WHAT IS NEEDED → Write out all of the entries that follow, word for word, but skip the pictures.

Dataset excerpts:

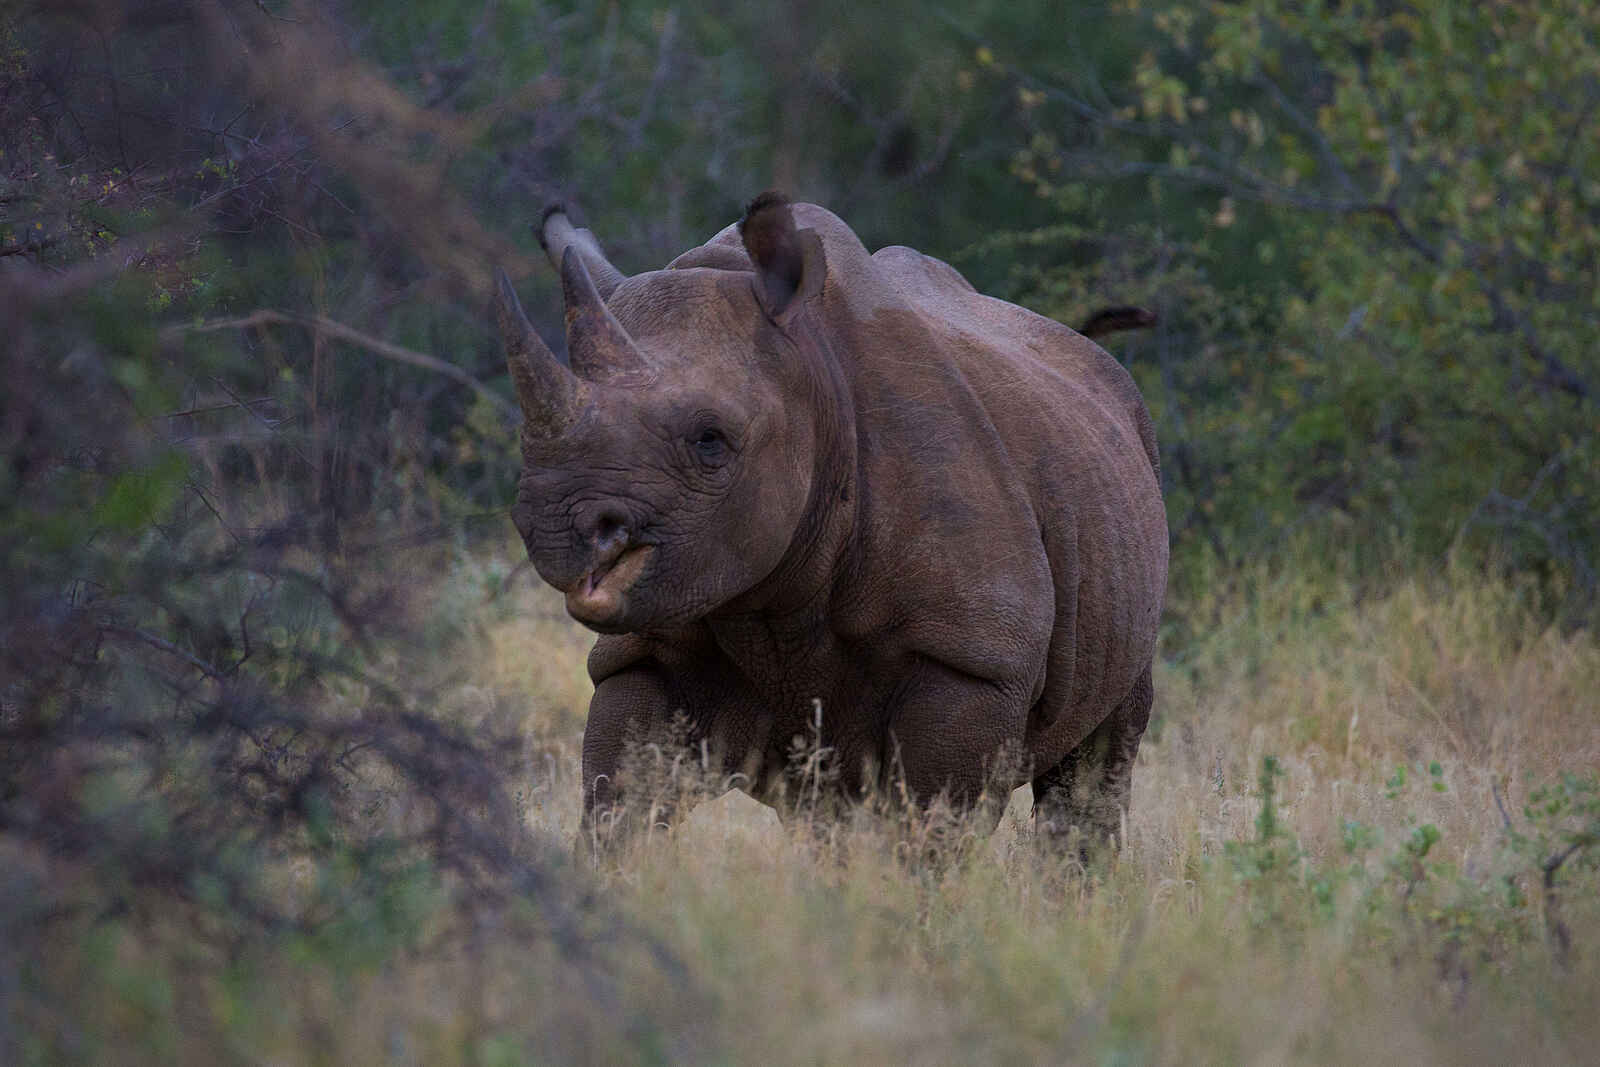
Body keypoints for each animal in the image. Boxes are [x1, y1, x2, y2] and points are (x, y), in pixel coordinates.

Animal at [495, 193, 1168, 851]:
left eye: (711, 441)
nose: (557, 527)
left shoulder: (976, 657)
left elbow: (931, 831)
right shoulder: (649, 640)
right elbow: (618, 803)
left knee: (1096, 763)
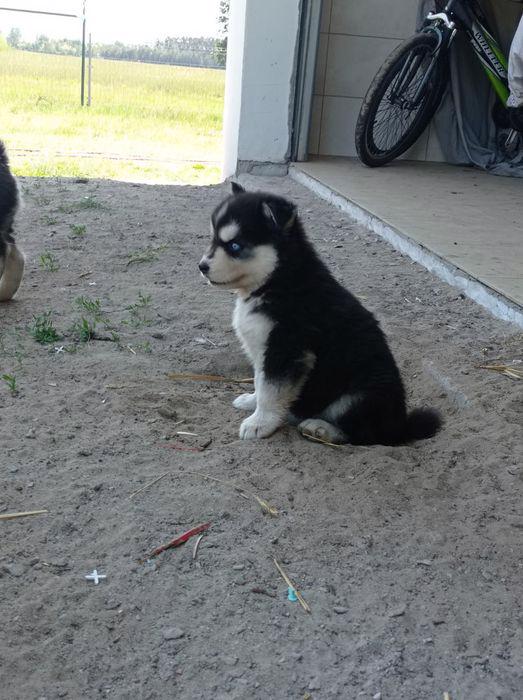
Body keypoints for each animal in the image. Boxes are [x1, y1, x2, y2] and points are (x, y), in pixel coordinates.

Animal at [198, 182, 442, 442]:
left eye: (235, 246)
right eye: (214, 239)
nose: (201, 266)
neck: (277, 280)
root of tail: (400, 426)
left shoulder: (287, 350)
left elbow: (271, 391)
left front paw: (259, 423)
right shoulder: (262, 350)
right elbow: (260, 381)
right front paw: (251, 401)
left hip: (362, 393)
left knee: (364, 435)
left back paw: (322, 428)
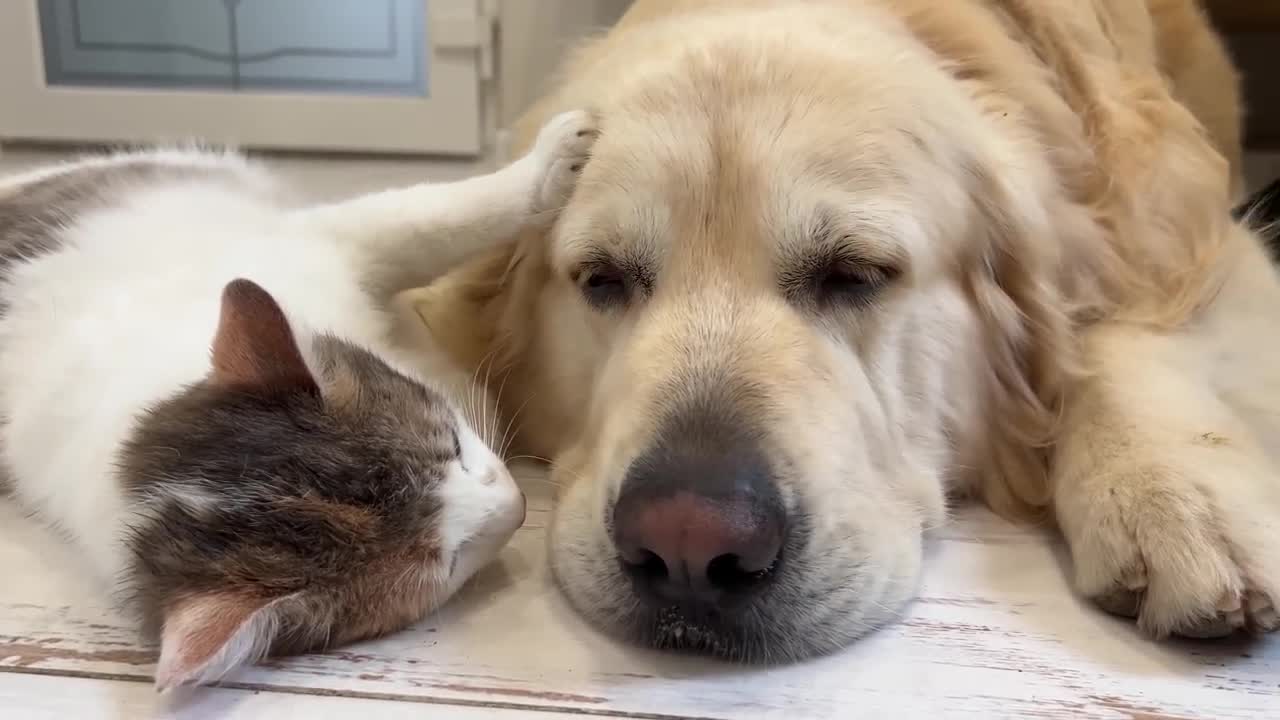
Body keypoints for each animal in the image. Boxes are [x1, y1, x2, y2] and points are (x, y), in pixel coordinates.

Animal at [401, 0, 1280, 661]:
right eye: (602, 279)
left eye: (855, 274)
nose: (689, 544)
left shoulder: (1202, 241)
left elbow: (1110, 329)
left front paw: (1170, 491)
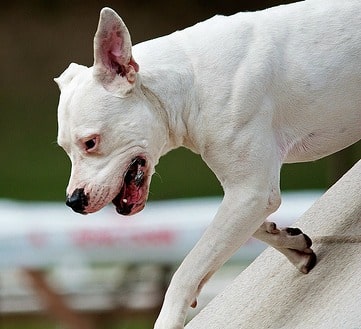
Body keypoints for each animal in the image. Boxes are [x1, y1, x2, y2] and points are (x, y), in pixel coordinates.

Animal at [54, 1, 360, 326]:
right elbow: (242, 231)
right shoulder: (248, 193)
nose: (73, 201)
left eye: (90, 142)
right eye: (64, 148)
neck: (188, 84)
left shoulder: (251, 191)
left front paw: (168, 319)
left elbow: (188, 268)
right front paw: (291, 243)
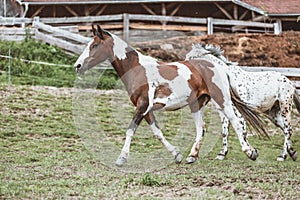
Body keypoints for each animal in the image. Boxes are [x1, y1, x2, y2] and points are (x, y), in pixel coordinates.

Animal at [75, 25, 268, 166]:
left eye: (94, 45)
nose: (78, 66)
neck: (138, 69)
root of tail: (218, 65)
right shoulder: (146, 109)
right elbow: (158, 132)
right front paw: (177, 155)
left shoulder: (142, 106)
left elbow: (130, 130)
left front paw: (121, 159)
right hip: (197, 104)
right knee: (202, 128)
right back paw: (192, 156)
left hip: (222, 100)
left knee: (235, 121)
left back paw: (250, 152)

TASK ANSWER →
Body keypoints for each animal in the image. Boxes are [x1, y1, x2, y2] and points are (x, y), in pixel coordinates.

Animal at [495, 193, 1168, 851]:
left eye: (711, 441)
nose: (557, 527)
left shoulder: (976, 657)
left elbow: (931, 831)
right shoulder: (649, 640)
right elbow: (618, 803)
left knee: (1096, 763)
Body keypoints for each animal in the image. Boxes are [x1, y1, x2, y2] and points are (x, y), in pixel coordinates.

Animal at [198, 182, 442, 442]:
left eye: (235, 246)
right eye: (214, 239)
nose: (201, 266)
neck: (277, 280)
root of tail: (400, 426)
left shoulder: (287, 350)
left elbow: (271, 391)
left front paw: (259, 423)
right shoulder: (262, 350)
right elbow: (260, 381)
right front paw: (251, 401)
left hip: (362, 393)
left knee: (364, 435)
left back paw: (322, 428)
Body keypoints for each animal in the image. Boxes are [x1, y1, x2, y2] and points are (x, y), in pixel coordinates.

Animal at [401, 0, 1280, 661]:
right eye: (602, 279)
left eye: (855, 274)
nose: (689, 544)
left shoulder: (1202, 241)
left elbow: (1110, 329)
left front paw: (1170, 491)
Body keypoints for each animal in the image. Boxes are [x1, y1, x2, y2] and points are (x, y), in pixel coordinates.

Animal at [54, 1, 360, 326]:
right elbow: (242, 231)
right shoulder: (248, 193)
nose: (73, 201)
left eye: (90, 142)
right eye: (64, 148)
neck: (188, 84)
left shoulder: (251, 191)
left front paw: (168, 319)
left elbow: (188, 268)
right front paw: (291, 243)
Body keypoints for each animal in the image. Boxes are [x1, y1, x2, y2] and points are (x, y), in pixel coordinates.

Animal at [75, 25, 268, 166]:
left eye: (94, 45)
nose: (78, 66)
neck: (138, 69)
root of tail: (218, 65)
right shoulder: (146, 109)
right elbow: (158, 132)
right front paw: (177, 155)
left shoulder: (142, 106)
left elbow: (130, 130)
left front paw: (121, 159)
right hip: (197, 104)
right knee: (202, 128)
right back paw: (192, 156)
left hip: (222, 100)
left knee: (235, 121)
left back paw: (250, 152)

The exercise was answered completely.